EXERCISE GOAL: In the records below, can you give everything from "もあり、毎年春には「確かにこの考え方が大切だな" down to "ター戦の様相を呈するこの贅沢な1冊をイチ書評家と" again, with "表紙" changed to "帯" and nothing else altered?

SUPPLIED DATA:
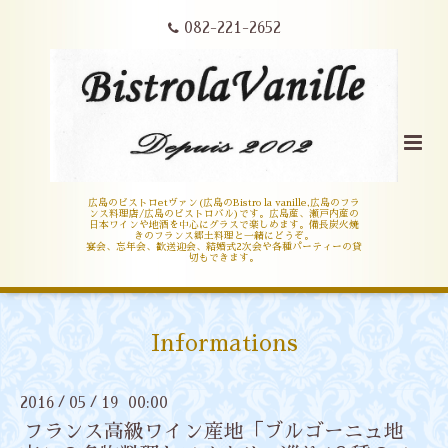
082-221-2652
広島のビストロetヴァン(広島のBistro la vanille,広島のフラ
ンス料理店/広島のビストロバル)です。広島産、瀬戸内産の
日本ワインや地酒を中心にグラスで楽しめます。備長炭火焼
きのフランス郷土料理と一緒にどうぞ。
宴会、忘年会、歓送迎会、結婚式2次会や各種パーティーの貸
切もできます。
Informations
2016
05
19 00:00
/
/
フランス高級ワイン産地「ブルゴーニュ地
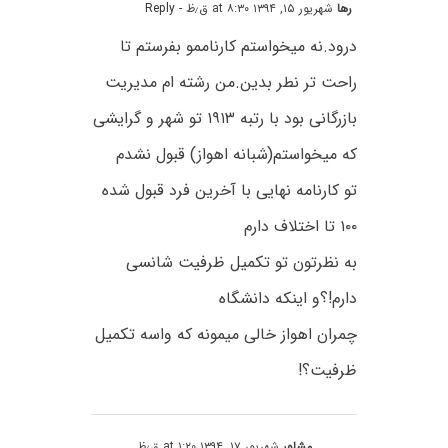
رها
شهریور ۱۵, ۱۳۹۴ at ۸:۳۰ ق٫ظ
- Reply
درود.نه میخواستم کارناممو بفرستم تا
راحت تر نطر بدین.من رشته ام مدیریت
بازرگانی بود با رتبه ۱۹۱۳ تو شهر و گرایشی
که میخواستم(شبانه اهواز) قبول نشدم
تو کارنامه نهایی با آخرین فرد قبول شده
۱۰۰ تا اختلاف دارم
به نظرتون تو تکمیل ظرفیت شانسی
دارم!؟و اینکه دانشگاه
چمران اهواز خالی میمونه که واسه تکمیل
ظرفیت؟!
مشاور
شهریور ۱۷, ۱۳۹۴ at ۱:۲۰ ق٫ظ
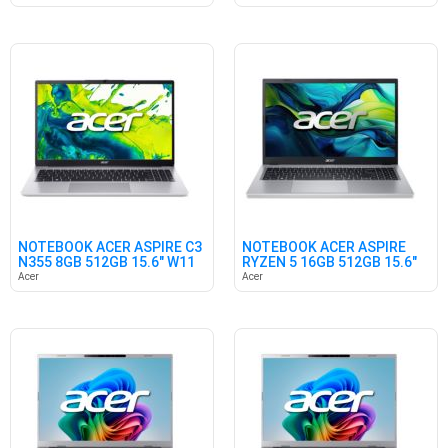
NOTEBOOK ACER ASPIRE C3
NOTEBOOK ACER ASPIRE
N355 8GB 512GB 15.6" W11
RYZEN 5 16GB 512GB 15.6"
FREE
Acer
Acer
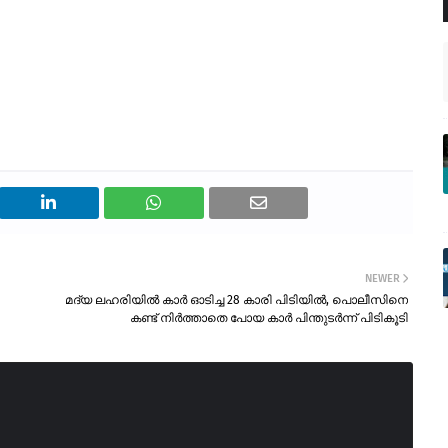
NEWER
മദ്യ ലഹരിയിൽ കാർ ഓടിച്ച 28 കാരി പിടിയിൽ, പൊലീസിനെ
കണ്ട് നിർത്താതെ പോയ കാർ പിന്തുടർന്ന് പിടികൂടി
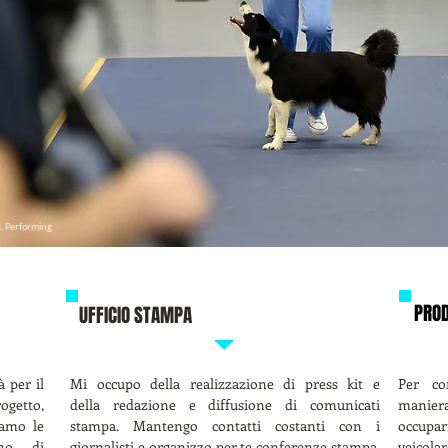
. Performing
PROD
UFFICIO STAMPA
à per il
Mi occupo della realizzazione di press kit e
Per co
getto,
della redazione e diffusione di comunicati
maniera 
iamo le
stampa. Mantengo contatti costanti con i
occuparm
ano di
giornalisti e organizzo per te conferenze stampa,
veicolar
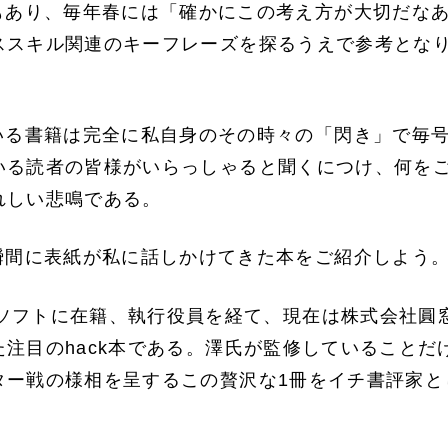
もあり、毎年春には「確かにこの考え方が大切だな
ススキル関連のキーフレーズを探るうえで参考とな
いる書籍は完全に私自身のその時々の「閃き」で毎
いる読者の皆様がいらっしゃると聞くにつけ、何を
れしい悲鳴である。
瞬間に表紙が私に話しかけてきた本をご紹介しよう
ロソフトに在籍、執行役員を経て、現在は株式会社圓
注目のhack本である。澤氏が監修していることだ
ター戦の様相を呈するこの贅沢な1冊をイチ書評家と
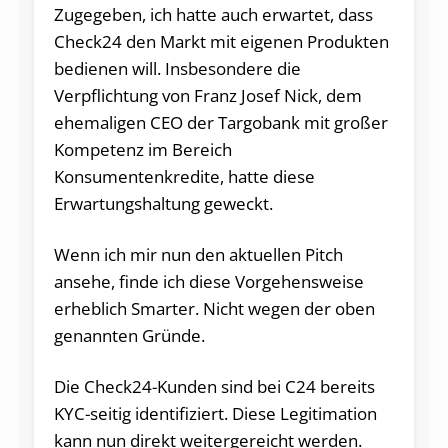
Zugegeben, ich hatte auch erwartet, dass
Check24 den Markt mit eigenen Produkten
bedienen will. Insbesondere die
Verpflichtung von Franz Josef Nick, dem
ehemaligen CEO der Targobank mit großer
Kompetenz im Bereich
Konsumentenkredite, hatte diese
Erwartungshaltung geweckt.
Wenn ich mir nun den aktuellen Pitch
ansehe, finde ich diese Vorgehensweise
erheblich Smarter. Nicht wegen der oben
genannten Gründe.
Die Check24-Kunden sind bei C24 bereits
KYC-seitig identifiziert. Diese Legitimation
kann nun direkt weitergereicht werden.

ANSWER TO THE PROBLEM:
もあり、毎年春には「確かにこの考え方が大切だな
ススキル関連のキーフレーズを探るうえで参考とな
いる書籍は完全に私自身のその時々の「閃き」で毎
いる読者の皆様がいらっしゃると聞くにつけ、何を
れしい悲鳴である。
瞬間に帯が私に話しかけてきた本をご紹介しよう
ロソフトに在籍、執行役員を経て、現在は株式会社圓
注目のhack本である。澤氏が監修していることだ
ター戦の様相を呈するこの贅沢な1冊をイチ書評家と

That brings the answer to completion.